The difficult terrain and the province’s proximity to Vietnam made Hua Phan the perfect headquarters for the Pathet Lao, who operated out of the caves that honeycomb the karst formations in Vieng Xai for the better part of their Thirty Year Struggle. Along with Phongsali, Hua Phan was set aside as a regroupment area for the communist forces under the Geneva Agreements of 1954. While the province formed the backbone of the Pathet Lao’s liberated zone, not all of Hua Phan was under communist control: for years, the 1786m mountain peak of Phou Pha Thi was crowned by a “blind bombing” device to guide air raids on Hanoi.

The real muscle behind the Pathet Lao during the war, Vietnam, retains much political and economic control over Hua Phan, and a steady flow of Vietnamese goods, electricity, merchants and construction workers arrives in the Lao province via three border points – one of which is open to foreign travellers. Travelling beyond Sam Neua town is a more attractive option than it used to be now that the Na Meo border crossing gives overland access to Thanh Hoa province in Vietnam. Regular buses from Sam Neua travel up to the border, though you’ll need to already have a Vietnamese visa in order to make the crossing.

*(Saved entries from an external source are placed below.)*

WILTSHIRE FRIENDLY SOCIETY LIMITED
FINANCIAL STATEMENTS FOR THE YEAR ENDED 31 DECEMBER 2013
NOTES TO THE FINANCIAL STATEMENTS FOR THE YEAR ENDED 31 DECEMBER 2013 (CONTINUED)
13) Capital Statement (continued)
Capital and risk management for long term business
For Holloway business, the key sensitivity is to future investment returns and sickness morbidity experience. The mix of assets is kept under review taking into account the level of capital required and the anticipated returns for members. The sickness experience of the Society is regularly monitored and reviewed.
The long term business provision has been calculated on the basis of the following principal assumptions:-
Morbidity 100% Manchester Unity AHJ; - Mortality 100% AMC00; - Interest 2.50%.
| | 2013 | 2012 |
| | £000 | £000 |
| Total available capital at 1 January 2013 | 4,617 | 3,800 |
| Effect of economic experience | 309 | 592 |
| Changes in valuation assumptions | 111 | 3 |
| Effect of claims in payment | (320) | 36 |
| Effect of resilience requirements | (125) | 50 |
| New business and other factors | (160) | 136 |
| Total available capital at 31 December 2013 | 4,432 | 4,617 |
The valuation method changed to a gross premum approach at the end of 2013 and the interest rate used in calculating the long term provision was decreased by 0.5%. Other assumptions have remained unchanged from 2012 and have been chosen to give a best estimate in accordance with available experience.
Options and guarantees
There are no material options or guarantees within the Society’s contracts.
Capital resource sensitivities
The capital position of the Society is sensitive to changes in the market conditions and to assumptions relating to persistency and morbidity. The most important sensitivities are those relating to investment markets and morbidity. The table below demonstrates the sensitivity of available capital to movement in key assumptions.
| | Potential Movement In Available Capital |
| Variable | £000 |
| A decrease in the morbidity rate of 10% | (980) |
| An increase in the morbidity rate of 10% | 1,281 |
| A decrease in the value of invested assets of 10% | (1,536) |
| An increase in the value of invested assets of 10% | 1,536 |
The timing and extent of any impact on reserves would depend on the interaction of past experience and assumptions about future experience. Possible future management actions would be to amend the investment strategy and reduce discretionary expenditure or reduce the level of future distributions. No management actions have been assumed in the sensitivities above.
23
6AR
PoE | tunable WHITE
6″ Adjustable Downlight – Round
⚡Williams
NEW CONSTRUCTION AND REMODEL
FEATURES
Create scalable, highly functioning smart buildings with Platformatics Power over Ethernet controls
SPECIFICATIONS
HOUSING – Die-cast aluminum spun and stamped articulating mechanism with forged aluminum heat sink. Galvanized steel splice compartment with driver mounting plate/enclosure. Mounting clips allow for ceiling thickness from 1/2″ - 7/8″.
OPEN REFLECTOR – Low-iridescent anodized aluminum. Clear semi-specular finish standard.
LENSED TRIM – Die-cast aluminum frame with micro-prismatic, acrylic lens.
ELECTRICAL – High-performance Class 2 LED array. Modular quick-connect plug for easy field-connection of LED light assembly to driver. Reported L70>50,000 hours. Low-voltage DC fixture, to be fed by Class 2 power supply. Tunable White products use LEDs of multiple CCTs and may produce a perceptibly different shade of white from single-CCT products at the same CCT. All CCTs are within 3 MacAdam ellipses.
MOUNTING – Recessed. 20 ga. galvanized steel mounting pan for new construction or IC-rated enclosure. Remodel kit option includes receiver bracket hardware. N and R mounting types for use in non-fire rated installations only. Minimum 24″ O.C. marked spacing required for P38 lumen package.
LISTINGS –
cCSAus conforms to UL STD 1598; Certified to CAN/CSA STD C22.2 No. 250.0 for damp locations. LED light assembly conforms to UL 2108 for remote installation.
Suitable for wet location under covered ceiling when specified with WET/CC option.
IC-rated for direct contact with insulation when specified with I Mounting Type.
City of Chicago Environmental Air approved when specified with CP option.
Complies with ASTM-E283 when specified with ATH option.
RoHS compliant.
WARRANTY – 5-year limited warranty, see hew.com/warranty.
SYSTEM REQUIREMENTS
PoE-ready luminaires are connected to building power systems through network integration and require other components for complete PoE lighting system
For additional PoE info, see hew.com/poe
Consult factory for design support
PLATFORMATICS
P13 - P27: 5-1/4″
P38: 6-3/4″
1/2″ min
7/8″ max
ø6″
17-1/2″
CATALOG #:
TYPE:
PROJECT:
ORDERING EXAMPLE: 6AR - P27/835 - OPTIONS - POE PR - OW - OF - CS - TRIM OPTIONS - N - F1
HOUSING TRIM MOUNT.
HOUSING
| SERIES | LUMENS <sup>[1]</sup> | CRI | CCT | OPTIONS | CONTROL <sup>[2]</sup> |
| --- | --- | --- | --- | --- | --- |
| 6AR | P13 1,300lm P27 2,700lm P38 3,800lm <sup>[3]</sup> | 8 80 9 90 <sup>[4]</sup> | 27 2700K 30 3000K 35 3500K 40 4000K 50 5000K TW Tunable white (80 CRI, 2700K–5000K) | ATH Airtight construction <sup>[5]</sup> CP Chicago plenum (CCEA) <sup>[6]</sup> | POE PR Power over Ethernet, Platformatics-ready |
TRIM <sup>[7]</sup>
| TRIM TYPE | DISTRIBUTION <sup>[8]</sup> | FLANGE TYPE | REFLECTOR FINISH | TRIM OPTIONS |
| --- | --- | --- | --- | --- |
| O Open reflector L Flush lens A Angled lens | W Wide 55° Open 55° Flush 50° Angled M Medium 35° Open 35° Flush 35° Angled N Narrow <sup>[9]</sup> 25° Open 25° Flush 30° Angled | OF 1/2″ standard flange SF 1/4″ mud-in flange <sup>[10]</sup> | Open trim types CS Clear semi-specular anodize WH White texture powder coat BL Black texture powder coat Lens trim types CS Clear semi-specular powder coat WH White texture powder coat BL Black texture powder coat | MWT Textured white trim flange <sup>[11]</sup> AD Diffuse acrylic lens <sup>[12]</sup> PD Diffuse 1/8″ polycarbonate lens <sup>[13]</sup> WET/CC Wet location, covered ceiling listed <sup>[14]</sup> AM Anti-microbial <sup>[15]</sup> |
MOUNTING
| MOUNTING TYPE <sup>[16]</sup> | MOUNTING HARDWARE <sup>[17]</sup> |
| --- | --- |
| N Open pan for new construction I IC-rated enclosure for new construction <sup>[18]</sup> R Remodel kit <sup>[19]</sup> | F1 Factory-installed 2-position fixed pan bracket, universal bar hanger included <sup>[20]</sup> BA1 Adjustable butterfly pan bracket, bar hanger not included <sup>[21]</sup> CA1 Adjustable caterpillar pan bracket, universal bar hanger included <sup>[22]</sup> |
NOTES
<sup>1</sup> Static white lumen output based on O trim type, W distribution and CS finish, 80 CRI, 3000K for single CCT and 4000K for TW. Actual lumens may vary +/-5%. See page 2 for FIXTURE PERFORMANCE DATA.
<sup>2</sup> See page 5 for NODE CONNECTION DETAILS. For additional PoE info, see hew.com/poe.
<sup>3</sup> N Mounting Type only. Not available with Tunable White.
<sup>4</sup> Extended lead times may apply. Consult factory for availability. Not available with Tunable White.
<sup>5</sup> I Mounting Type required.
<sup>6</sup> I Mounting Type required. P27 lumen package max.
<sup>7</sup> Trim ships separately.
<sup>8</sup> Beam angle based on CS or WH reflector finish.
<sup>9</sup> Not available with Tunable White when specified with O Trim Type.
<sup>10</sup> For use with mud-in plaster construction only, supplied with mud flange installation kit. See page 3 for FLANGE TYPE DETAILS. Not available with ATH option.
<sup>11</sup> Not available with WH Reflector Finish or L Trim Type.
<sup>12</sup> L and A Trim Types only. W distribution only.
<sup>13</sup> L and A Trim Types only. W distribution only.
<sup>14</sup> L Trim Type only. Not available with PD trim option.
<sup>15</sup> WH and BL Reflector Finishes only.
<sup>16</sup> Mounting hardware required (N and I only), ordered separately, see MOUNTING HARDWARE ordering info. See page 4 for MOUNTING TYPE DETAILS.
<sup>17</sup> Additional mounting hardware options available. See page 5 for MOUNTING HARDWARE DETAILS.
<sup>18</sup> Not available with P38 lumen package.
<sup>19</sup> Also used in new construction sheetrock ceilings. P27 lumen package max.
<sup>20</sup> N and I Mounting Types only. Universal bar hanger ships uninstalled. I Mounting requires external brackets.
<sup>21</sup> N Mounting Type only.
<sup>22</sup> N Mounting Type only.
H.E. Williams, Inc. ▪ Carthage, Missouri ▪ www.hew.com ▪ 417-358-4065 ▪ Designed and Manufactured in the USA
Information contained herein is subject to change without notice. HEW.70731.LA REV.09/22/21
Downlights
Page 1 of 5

Hua Phan is predominantly populated by various Tai groups – Red, Black, Neua and White – and, in the towns, migrants from Vietnam and China. With more than twenty ethnic groups in the mix, it’s perhaps not surprising that even residents from neighbouring Xieng Khuang complain about the difficulty of understanding Hua Phan dialect. During the centuries before French rule, the area was part of a Black Tai principality, known as the Sipsong Chao Tai, which spanned the present-day Lao–Vietnamese border. The principality fell under the sway of the lowland Lao kingdoms of Luang Prabang, Xieng Khuang and Vientiane and under the control of the greater powers that in turn controlled them – Siam and Vietnam. Stone pillars (known as Suan Hin), located several kilometres off Route 6 near Houa Muang, suggest that the area was a hub of some forgotten culture long before Tai–Lao and Vietnamese rulers squabbled over this region.